Mr Henig pointed out the county council already had to find £25m of cuts for next year, saying: "We have done our best to protect frontline services, but it becomes more and more difficult to do so.
"We have to ask why all councils in the North-East have reductions, while many in the South will have increases of three or four per cent next year?
It is totally unfair."
And Bill Dixon, Labour leader of Darlington Borough Council, warned of a £20m hit to its budget, adding: "There will be massive hits to services that we are currently running - and some will not be able to survive."
The cuts come despite ministers' repeated pledges to stabilise budgets for 2013-14, because of the uncertainties surrounding a complicated shake-up of business rates.
Eric Pickles, the Communities Secretary, attempted to conceal the scale of the pain by refusing to release the figures for 2014-15, but The Northern Echo was able to obtain them form other sources.

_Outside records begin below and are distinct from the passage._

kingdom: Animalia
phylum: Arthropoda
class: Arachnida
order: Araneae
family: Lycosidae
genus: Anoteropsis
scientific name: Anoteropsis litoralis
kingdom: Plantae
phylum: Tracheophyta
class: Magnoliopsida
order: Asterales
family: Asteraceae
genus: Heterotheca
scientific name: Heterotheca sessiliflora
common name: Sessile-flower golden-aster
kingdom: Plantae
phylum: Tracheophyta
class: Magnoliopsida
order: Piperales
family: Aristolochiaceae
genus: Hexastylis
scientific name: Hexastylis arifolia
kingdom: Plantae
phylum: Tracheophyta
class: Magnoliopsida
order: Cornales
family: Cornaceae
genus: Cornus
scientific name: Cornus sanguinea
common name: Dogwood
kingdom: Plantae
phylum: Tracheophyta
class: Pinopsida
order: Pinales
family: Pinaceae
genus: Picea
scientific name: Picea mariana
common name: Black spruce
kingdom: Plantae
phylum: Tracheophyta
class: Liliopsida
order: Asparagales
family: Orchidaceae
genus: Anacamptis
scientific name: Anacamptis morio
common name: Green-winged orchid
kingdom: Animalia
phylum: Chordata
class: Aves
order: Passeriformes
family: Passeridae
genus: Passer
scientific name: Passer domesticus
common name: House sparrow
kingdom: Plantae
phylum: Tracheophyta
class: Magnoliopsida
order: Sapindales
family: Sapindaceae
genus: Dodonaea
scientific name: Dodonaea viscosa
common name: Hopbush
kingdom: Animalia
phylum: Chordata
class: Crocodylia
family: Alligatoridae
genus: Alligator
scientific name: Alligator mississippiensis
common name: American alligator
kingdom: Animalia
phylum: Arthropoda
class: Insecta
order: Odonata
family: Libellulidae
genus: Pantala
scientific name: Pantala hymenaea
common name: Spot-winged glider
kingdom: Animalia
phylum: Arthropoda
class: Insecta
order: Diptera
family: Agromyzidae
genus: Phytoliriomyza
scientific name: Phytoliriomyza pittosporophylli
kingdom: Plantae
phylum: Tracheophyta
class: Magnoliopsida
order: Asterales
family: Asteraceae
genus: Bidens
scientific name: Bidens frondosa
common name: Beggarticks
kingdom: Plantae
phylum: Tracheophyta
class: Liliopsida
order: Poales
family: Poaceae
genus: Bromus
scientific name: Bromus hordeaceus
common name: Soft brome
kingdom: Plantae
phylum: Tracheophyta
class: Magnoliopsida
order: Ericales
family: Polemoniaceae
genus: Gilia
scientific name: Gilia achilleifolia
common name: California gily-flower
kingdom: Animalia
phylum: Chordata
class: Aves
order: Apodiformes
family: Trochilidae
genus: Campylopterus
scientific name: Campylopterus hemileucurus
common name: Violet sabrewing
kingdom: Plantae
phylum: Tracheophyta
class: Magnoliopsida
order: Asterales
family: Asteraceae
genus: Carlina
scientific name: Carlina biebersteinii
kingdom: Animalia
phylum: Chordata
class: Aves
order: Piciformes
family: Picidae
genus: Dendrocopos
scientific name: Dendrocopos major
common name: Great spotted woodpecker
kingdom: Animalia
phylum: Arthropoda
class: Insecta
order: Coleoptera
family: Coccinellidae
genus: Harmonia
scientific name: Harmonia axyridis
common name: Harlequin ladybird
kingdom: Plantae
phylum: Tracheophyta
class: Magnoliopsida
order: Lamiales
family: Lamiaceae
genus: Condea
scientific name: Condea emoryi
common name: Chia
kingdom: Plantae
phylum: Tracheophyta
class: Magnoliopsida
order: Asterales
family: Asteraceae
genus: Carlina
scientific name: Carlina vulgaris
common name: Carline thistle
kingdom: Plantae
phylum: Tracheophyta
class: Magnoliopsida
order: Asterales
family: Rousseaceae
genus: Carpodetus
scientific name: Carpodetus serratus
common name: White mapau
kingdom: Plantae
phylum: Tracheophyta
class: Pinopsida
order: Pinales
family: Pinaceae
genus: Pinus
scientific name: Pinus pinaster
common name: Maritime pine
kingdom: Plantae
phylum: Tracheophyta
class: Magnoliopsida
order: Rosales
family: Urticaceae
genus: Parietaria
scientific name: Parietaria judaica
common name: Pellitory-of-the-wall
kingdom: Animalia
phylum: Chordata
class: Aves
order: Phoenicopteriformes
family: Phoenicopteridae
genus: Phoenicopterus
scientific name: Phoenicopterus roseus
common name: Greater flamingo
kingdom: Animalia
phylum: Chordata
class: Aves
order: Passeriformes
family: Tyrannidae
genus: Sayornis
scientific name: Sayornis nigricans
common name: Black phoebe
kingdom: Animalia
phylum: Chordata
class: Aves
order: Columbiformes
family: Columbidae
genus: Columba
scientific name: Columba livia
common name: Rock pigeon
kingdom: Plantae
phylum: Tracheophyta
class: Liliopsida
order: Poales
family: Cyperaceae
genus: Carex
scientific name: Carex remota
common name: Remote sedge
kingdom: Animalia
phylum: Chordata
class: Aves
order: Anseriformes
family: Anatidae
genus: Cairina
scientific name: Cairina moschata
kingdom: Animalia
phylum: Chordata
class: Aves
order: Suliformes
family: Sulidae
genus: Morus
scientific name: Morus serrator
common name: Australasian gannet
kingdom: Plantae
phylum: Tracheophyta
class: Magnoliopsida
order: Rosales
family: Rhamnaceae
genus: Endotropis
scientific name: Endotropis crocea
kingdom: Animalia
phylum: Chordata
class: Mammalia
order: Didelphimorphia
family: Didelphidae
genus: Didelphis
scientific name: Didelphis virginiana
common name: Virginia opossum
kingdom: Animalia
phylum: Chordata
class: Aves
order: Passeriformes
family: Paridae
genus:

And, in the Commons, Mr Pickles turned on the likes of Middlesbrough Mayor Ray Mallon, when he attacked those council leaders who "have shamefully predicted riots on the streets".
He insisted: "Nostradamus needn't worry. Concerns that the poorest councils, or those in the North, would suffer disproportionately are well wide of the mark."
Last year, Mr Mallon warned of Cairo-style protests in suffering towns and cities, saying: "There is a simmering discontent and I think you can feel it on the street now."
The figures, seen by The Northern Echo, reveal slashing of spending power in Darlington (down 0.3 per cent and 4.4 per cent), Hartlepool (2.2 per cent and five per cent), Middlesbrough (0.7 per cent and 5.8 per cent) and Stockton-on-Tees (1.8 per cent and 4.3 per cent).
Some leaders have set out a grim future when local councils will have no money to do anything other than provide care for the vulnerable and collect the rubbish.
But Mr Pickles insisted councils must "keep doing their bit" to plug the gaping hole in Britain's finances - and challenged all authorities to freeze council tax next year.
Pointing to £450m set aside to help town halls hold down bills, he told MPs: "All councils have a moral duty to freeze council tax. It doubled under Labour, it became unsustainable. We've cut it in real terms."
But they have been offered a grant equal to just a one per cent rise in council tax - far below the 2.7 per cent inflation rate - which points to further service cuts, where any authority freezes bills.